**Problem statement**:
Leave out the images and return all the data word for word.

(Data for this task begins)

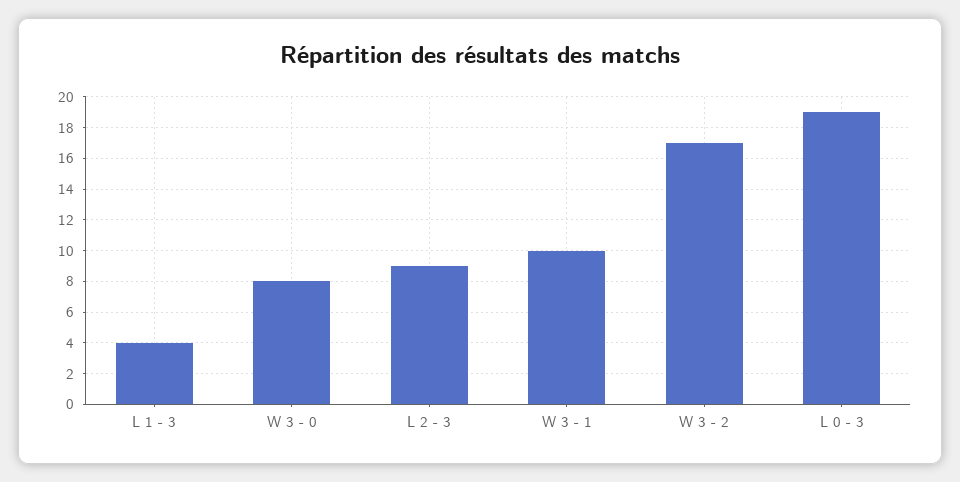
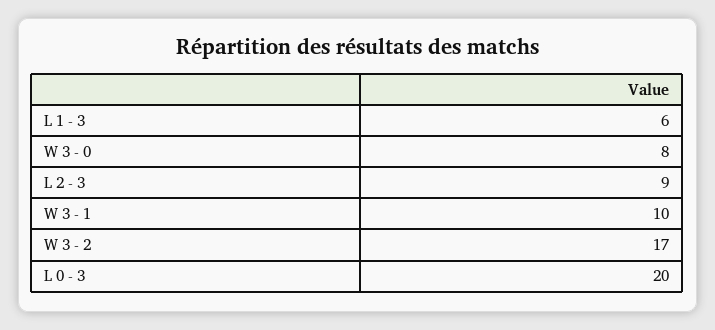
L 1 - 3: 4 -> 6
L 0 - 3: 19 -> 20

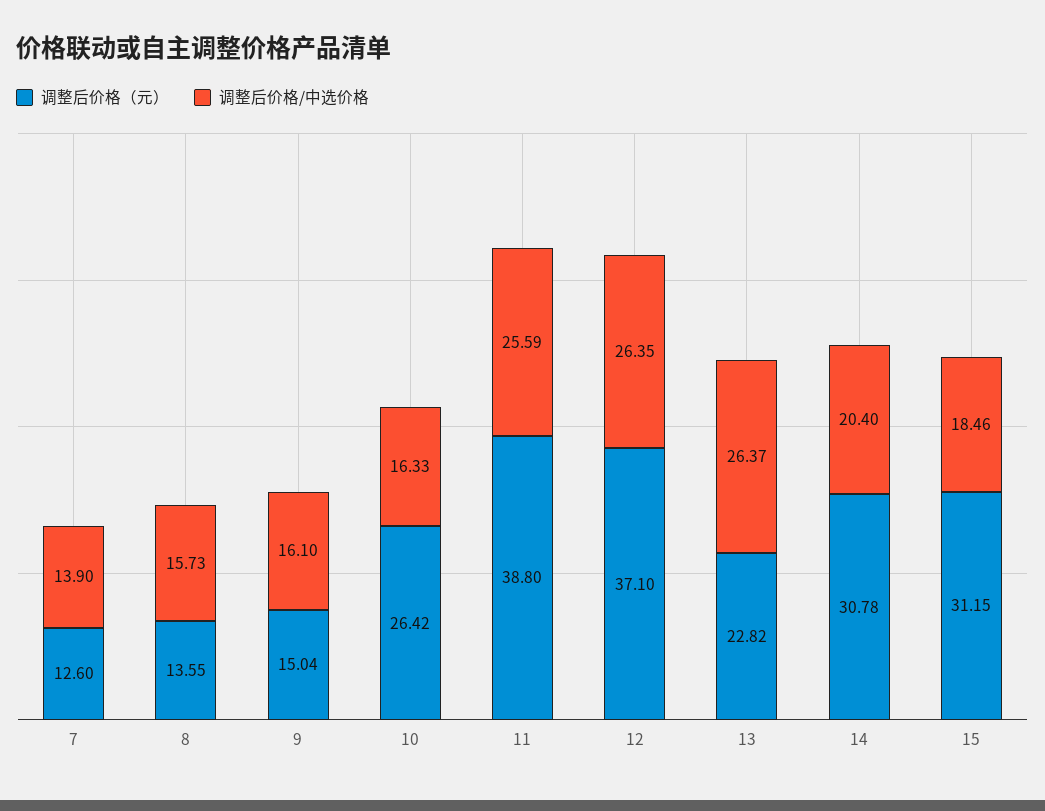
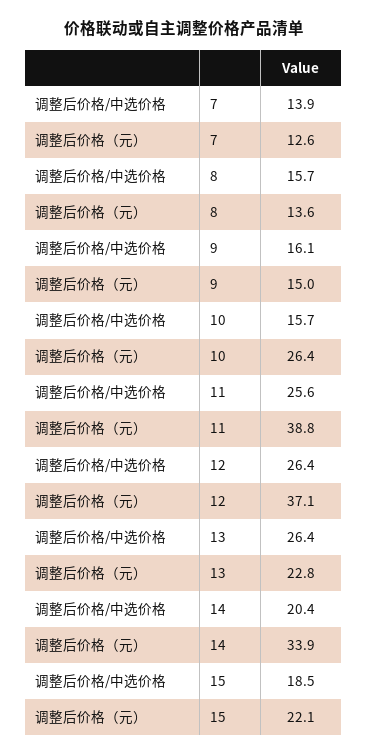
调整后价格/中选价格, 10: 16.33 -> 15.7
调整后价格（元）, 14: 30.78 -> 33.9
调整后价格（元）, 15: 31.15 -> 22.1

(Data for this task ends)

**Written answer**:
L 1 - 3: 4 -> 6
L 0 - 3: 19 -> 20

调整后价格/中选价格, 10: 16.33 -> 15.7
调整后价格（元）, 14: 30.78 -> 33.9
调整后价格（元）, 15: 31.15 -> 22.1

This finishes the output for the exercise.